Great pics! I love the one where's he's looking up at you with such love. I'm a sucker for flattened ears pics. :lol:


----------



## Auggies Mom (Jun 9, 2004)

He's adorable and he definitely looks like a happy lil fella


----------



## SC (Oct 15, 2004)

Oh he is so cute and you can tell what a good natured little chi he is! That is so great.


----------



## luv4mygirls (Feb 20, 2005)

he's so handsome!


----------



## maureen (May 9, 2004)

He really is adorable.


----------



## chimom (Apr 1, 2005)

Love, love, love that cute little applehead!! He really looks like he has a great personality.


----------



## Sachem (Jul 1, 2005)

LaVida, Wow they do look alike  

The flattened ears, hehehe..my husband calls it friendly-ears, or he calls him "FlatHead" not a very flattering name :wink: 

Thank you all for saying such wonderful things about him. It means a lot since a mama thinks her baby is beautiful, no matter what. And someone I once worked with called him ugly!!! :evil: 
Ahhh well, I adore him as much as you all love your babies, and I know that's a lot  

Love Stacy


----------



## stefania (Apr 16, 2005)

Awww he looks like a good boy


----------



## purpleboy2 (Apr 2, 2005)

i love your chi it reminds me of my aunts chi


----------



## KJsChihuahuas (Jan 6, 2005)

WOW way cute!


----------



## 8batch (Mar 11, 2005)

I am trying to put a pic of my lil girl Sybil.

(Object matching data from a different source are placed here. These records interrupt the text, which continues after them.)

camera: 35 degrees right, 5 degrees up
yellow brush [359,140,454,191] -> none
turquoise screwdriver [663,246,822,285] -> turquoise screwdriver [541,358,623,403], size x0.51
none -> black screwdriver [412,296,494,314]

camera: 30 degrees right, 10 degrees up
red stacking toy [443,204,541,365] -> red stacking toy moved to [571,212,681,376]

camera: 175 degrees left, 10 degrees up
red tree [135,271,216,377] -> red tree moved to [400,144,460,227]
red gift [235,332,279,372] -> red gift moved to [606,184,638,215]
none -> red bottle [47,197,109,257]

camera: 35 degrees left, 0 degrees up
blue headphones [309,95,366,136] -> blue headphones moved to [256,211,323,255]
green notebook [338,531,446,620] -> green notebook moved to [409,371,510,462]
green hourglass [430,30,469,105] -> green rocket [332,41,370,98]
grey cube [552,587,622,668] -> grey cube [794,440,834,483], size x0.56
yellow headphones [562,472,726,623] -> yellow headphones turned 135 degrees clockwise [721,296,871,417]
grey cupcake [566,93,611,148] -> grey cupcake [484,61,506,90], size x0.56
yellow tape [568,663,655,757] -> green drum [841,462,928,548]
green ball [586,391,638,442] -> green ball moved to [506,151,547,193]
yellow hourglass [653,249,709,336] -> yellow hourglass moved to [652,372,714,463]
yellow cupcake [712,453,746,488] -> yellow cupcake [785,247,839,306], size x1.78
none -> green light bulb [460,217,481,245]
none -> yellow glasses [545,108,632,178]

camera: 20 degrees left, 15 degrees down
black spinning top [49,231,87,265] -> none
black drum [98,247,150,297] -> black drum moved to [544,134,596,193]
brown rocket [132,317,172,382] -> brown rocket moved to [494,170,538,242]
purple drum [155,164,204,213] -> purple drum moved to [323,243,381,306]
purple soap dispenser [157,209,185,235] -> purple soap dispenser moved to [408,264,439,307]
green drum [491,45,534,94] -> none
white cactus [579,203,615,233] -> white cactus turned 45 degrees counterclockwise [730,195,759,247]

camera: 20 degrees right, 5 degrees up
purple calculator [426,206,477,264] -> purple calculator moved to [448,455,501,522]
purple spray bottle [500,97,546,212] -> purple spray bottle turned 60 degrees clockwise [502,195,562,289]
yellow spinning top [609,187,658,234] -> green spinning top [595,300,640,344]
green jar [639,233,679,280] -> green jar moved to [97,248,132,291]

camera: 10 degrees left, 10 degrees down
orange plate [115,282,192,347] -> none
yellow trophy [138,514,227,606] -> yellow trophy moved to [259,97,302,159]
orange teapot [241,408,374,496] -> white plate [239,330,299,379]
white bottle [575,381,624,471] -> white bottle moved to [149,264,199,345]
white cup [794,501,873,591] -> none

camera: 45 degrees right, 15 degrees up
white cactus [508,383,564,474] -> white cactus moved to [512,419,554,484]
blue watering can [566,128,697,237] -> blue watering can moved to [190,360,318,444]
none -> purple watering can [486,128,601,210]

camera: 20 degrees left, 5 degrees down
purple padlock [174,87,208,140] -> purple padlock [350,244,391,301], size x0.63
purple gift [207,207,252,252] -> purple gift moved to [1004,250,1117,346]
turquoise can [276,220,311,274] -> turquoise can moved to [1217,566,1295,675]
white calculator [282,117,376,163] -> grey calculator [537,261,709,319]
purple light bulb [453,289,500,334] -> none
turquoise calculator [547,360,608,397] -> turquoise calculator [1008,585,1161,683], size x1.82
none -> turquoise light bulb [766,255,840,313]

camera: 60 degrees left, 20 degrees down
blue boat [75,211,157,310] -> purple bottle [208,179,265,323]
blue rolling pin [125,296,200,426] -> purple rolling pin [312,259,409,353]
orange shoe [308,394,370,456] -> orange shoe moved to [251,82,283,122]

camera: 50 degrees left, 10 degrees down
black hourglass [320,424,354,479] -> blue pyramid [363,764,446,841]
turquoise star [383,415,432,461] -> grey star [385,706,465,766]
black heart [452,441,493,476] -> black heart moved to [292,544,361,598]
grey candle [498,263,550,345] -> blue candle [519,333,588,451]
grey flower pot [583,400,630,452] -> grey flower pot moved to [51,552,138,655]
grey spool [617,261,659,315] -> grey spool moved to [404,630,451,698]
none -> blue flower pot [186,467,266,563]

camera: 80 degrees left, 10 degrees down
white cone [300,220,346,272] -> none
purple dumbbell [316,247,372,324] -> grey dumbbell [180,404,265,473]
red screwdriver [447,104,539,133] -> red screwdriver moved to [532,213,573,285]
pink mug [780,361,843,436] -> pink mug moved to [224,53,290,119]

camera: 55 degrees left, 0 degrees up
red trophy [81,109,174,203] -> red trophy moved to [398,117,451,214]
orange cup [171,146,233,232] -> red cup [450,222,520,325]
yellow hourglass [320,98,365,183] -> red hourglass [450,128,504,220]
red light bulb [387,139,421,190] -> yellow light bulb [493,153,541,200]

http://i3.photobucket.com/albums/y81/8batch/8weeks/FH000001.jpg


----------



## sjc (Jan 14, 2005)

He is adorable!!! I'm in love with Appleheads :wink: 

sandra
www.chloescustomharness.com


----------



## carachi (Mar 20, 2005)

Ha! Amusing little girl :lol:


----------



## nikki&paris (May 30, 2005)

What a sweet boy.


----------



## Sachem (Jul 1, 2005)

Thanks All!!!  I love seeing all your babies too  

Love Stacy


----------



## xx-nathalie-xx (Jan 10, 2005)

Sachem said:


> LaVida, Wow they do look alike
> 
> The flattened ears, hehehe..my husband calls it friendly-ears, or he calls him "FlatHead" not a very flattering name :wink:
> 
> ...



when they pull their ears back ...they are in a lovey dovey mood  i just love that !!! your boy is really gorgeous :shock: i love black and white chi's  

kisses nat


----------



## Sachem (Jul 1, 2005)

Thanks, I love the black and whites too...but the more chis I see, the more I love each color


----------



## fizzy n kirbys mum (Jan 17, 2005)

Stacy , your boy is so handsome 8)


----------